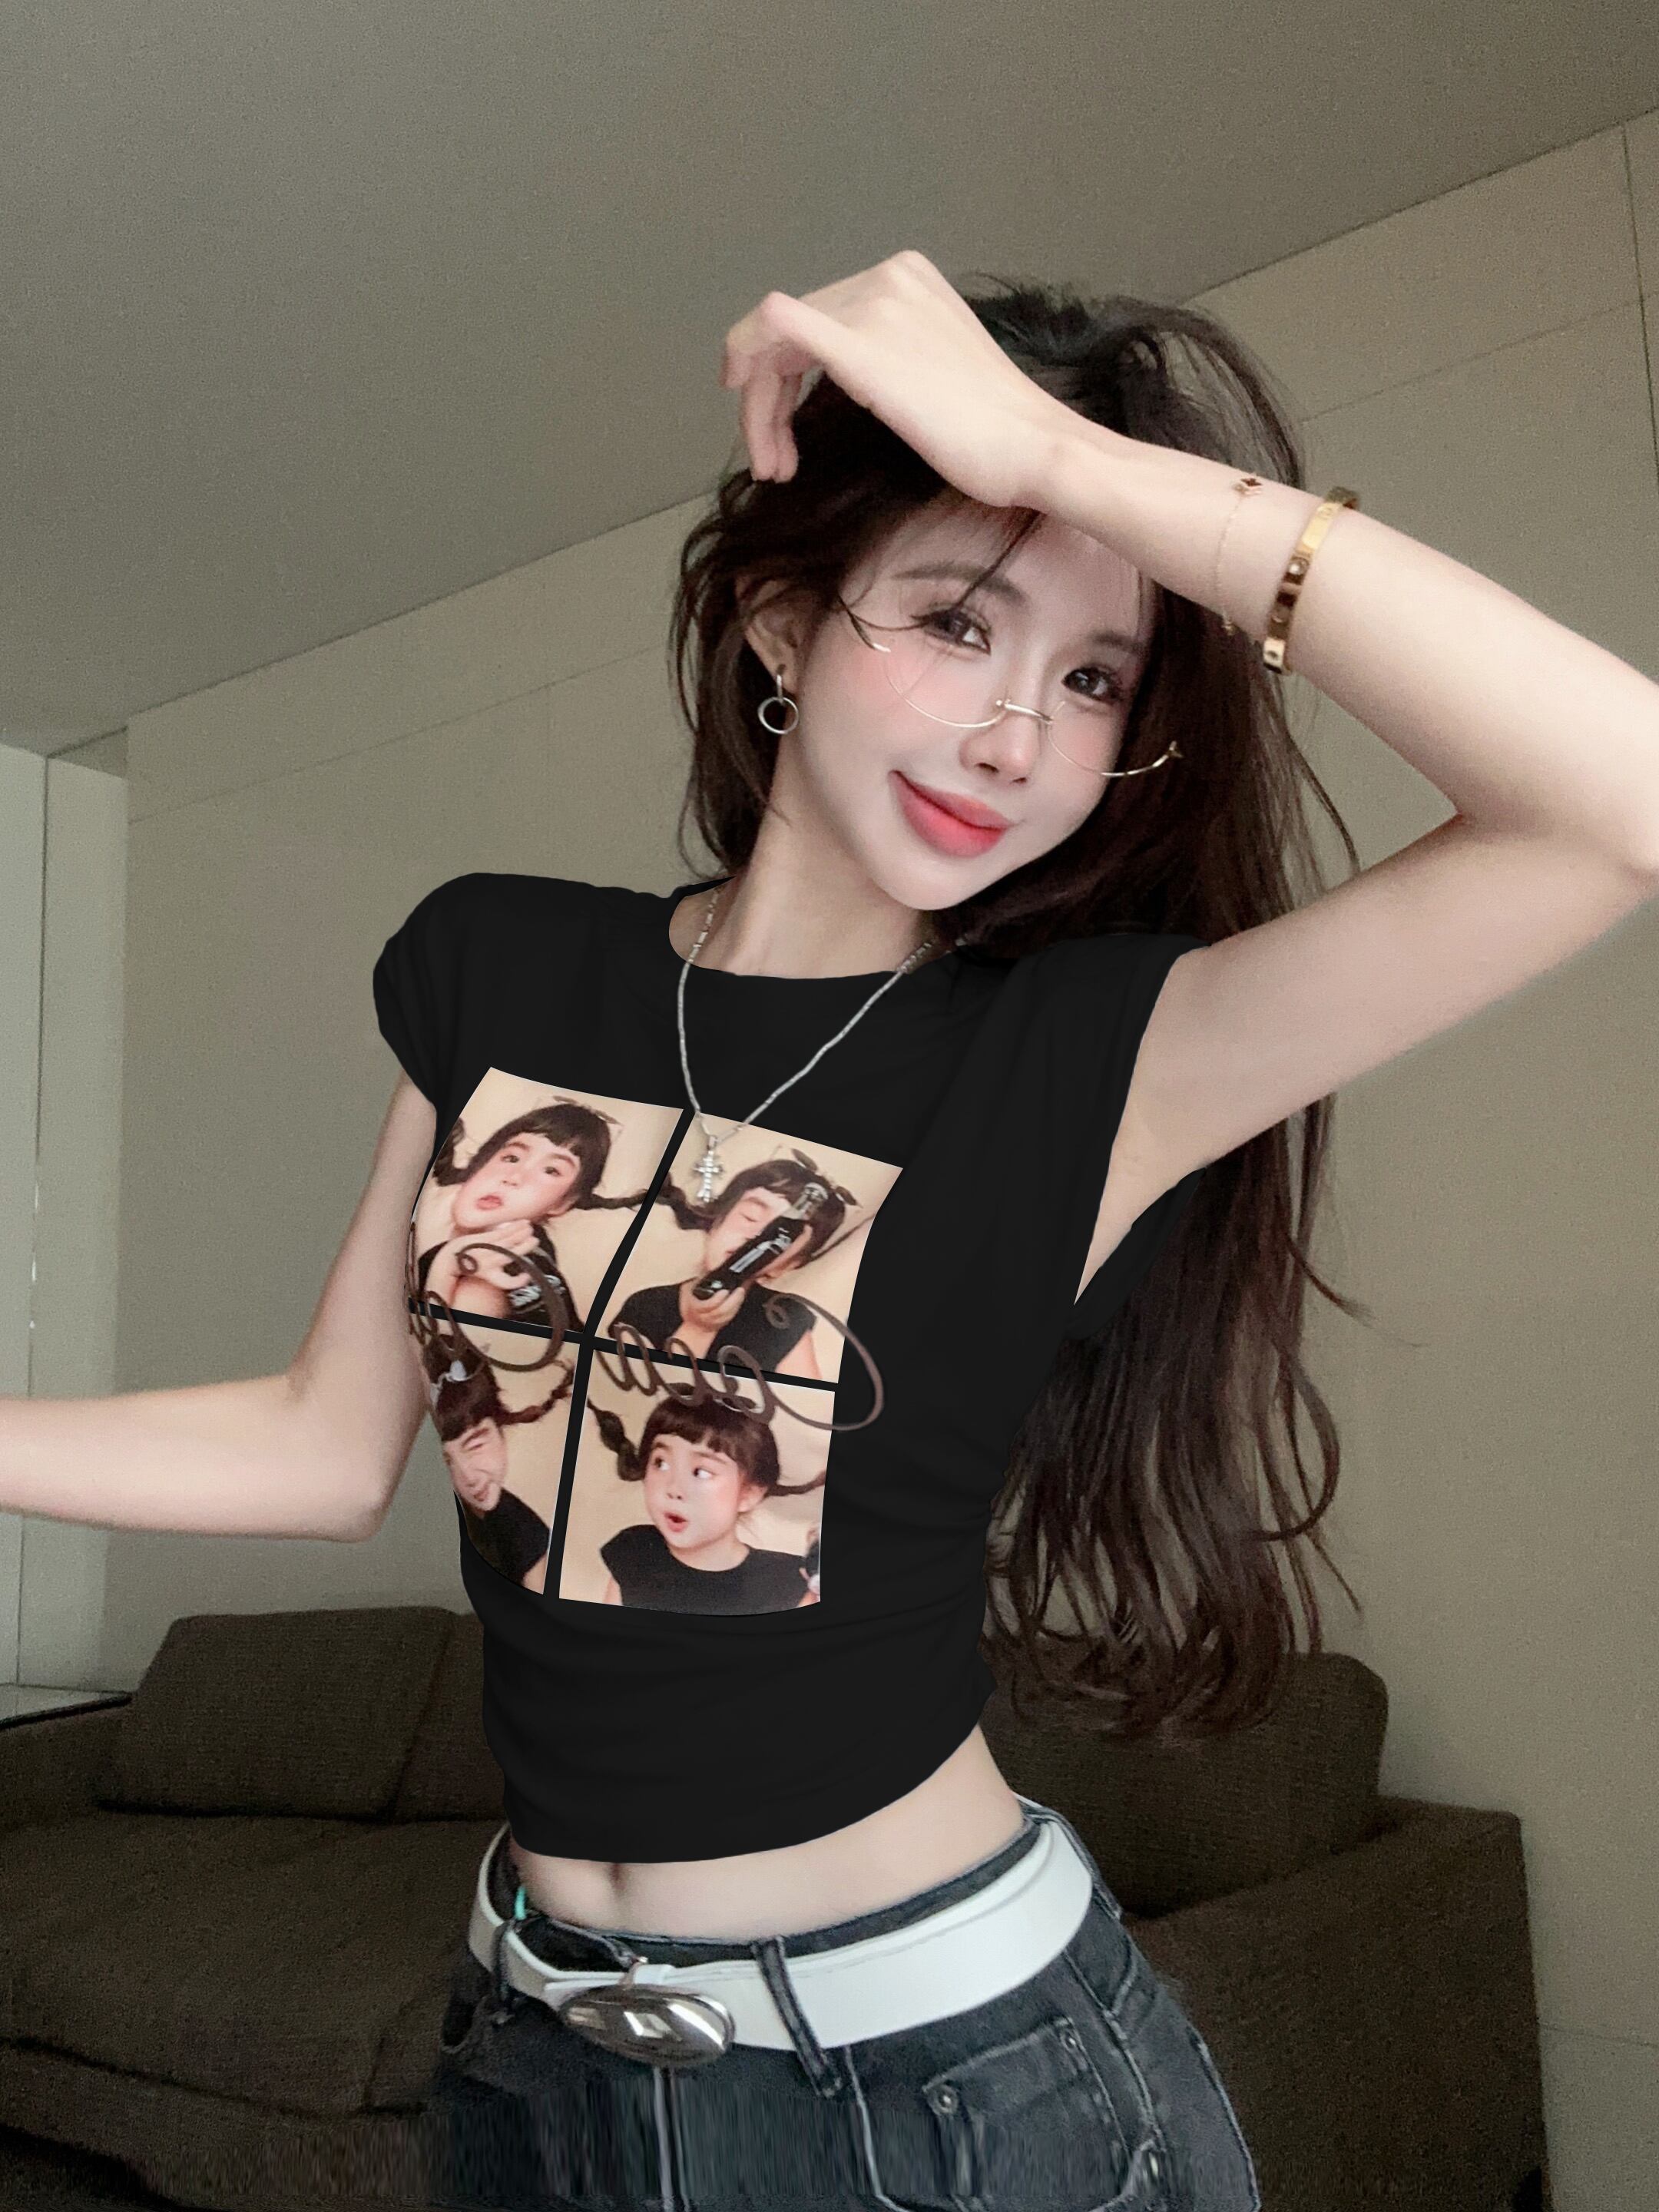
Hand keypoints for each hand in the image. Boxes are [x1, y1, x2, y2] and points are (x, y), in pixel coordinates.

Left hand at [720, 250, 1072, 512]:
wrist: (1031, 446)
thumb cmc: (993, 431)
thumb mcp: (931, 369)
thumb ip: (887, 354)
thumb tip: (841, 374)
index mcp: (906, 277)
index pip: (819, 316)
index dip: (782, 373)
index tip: (776, 425)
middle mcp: (886, 277)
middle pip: (791, 333)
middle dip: (767, 400)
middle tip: (772, 462)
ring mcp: (873, 304)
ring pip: (776, 341)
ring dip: (760, 409)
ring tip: (774, 466)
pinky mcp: (860, 345)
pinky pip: (776, 325)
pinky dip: (747, 360)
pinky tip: (749, 416)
--------------------------------------------------
◆ WORK INSTRUCTION
Return every record exactly. Pictures stay out.

◆ RESULT OF THIS TASK
Hand keypoints for each hand in the image. Boxes are [x1, y1, x2, y2] and points are (x, y), in pixel coordinates.

Left hand at [720, 250, 1072, 512]:
wrist: (1031, 446)
thumb cmc: (993, 431)
thumb mcp: (931, 369)
thumb ip: (887, 354)
thumb tip: (841, 374)
index mcp: (906, 277)
index pip: (819, 316)
index dip: (782, 373)
index tip: (776, 425)
middle mcp: (886, 277)
middle pip: (791, 333)
middle dip: (767, 400)
middle tip: (772, 462)
ring mcp: (873, 304)
ring pip: (776, 341)
ring dip: (760, 409)
ring tip: (774, 466)
pinky mcp: (860, 345)
pinky pip: (776, 325)
pinky dip: (747, 360)
pinky tip: (749, 416)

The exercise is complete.